Al final del día, Marta estaba agotada, había trabajado durante un turno de trece horas y estaba deseando llegar a casa y descansar. El día siguiente fue más de lo mismo. Sentía que, aunque quisiera ayudar, no podía, eran demasiados enfermos y demasiada gente muriendo. Y por si esto fuera poco, los equipos de protección con los que contaban eran mínimos.
Tras una semana en urgencias, la enviaron a trabajar a la UCI, donde los pacientes necesitaban atención las 24 horas del día. Como ese espacio era insuficiente, la sala de urgencias hizo las labores de una UCI improvisada donde ingresaban a los enfermos que iban llegando. Veía como morían centenares de personas cada día, solos, en sus camas, y algunos de ellos sin llegar a tener respiradores que aliviasen sus síntomas. Esta situación vivida día tras día, superaba a Marta. Aquello no era lo que ella había esperado encontrarse. Con un poco de suerte, llegaba a coger de la mano a algún anciano para que el final de sus días no le pillara en soledad…
Se sentía cada vez peor. Cuando llegaba el momento de ir a dormir, le costaba demasiado coger el sueño, y cuando tenía que volver a trabajar, se le hacía cuesta arriba y no quería ir. Habló con sus amigas y decían sentirse igual, agotadas, saturadas, tristes, impotentes, con ansiedad y con muchas ganas de llorar.
Al principio podía controlar mejor sus emociones, pero con el paso de los días, le resultó imposible hacerlo. No podía soportar ver los mismos horrores un día tras otro. La sensación de impotencia e inutilidad, unida al miedo por contraer el virus, recreaban una y otra vez en su cabeza las imágenes que veía a lo largo del día.

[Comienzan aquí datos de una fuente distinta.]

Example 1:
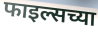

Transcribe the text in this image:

फाइल्सच्या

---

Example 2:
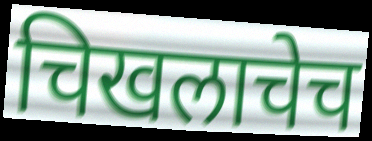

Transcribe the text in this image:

चिखलाचेच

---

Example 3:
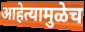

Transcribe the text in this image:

आहेत्यामुळेच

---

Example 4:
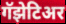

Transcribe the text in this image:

गॅझेटिअर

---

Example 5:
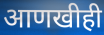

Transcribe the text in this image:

आणखीही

Su ansiedad iba en aumento, y las ganas de salir corriendo de allí, también. Cuando cerraba los ojos para intentar dormir (aunque no siempre lo consiguiera), las imágenes de las camillas de un lado para otro, los carros de paradas entrando y saliendo de las habitaciones, los gritos de la gente pidiendo ayuda para un hombre que no podía respirar en la sala de espera, etc.; le venían a la cabeza y las veía tan nítidas que parecía que las tuviera delante en ese mismo momento…
Habían pasado dos meses desde su primer día en el hospital. Su estado de ánimo estaba por los suelos. Se sentía incapaz, desbordada por la situación, desconcentrada en su trabajo, alterada, irritable, ansiosa; y esos sentimientos eran constantes. Creía que aquello no podía ser verdad, debía ser un sueño, porque tantos fallecidos en tan poco tiempo, no podían estar permitidos…

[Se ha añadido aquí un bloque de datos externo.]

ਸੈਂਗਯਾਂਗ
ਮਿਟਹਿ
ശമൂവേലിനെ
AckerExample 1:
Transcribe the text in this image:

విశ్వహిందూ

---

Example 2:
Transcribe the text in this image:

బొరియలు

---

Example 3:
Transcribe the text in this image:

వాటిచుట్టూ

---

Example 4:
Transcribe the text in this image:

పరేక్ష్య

Un día, se bloqueó. Por más que le daban instrucciones sobre lo que debía hacer y donde tenía que ir, Marta no podía escuchar… No pudo más.

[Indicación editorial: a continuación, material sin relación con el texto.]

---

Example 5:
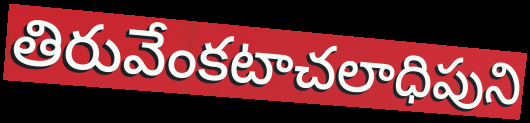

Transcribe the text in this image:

తిరువేంకటాచలాధిపుని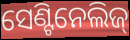
ସେଣ୍ଟିନେଲିଜ୍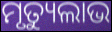
ମୃତ୍ୟୁଲାଭ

En ese momento, recordó cuando tenía 9 años… esas tardes en el parque en las que jugaba a curar a sus amigas de dolores de cabeza y de piernas rotas.
Aquello no se parecía en nada a su sueño…
Si te sientes identificad@ con esta historia, no dudes en buscar ayuda profesional. Es muy probable que estés sufriendo un Trastorno de Estrés Postraumático.
Marta es el nombre ficticio de este relato basado en muchas historias reales.
Por último, dar todo mi apoyo al personal sanitario que cada día arriesga su salud por la de los demás.